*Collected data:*
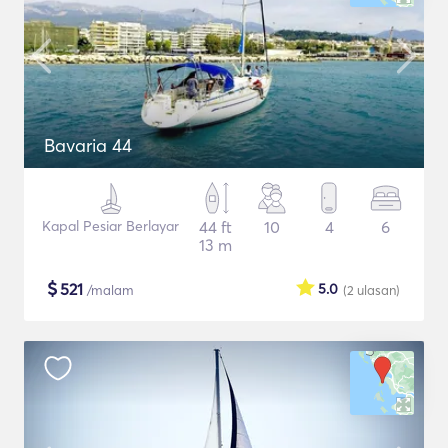
Bavaria 44
Kapal Pesiar Berlayar
44 ft
10
4
6
13 m
$
521
5.0
/malam
(2
ulasan
)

*Problem:*
Can you copy every line of text from the items above word for word, leaving the pictures out?

*Result of this task:*
Bavaria 44
Kapal Pesiar Berlayar
44 ft
10
4
6
13 m
$
521
5.0
/malam
(2
ulasan
)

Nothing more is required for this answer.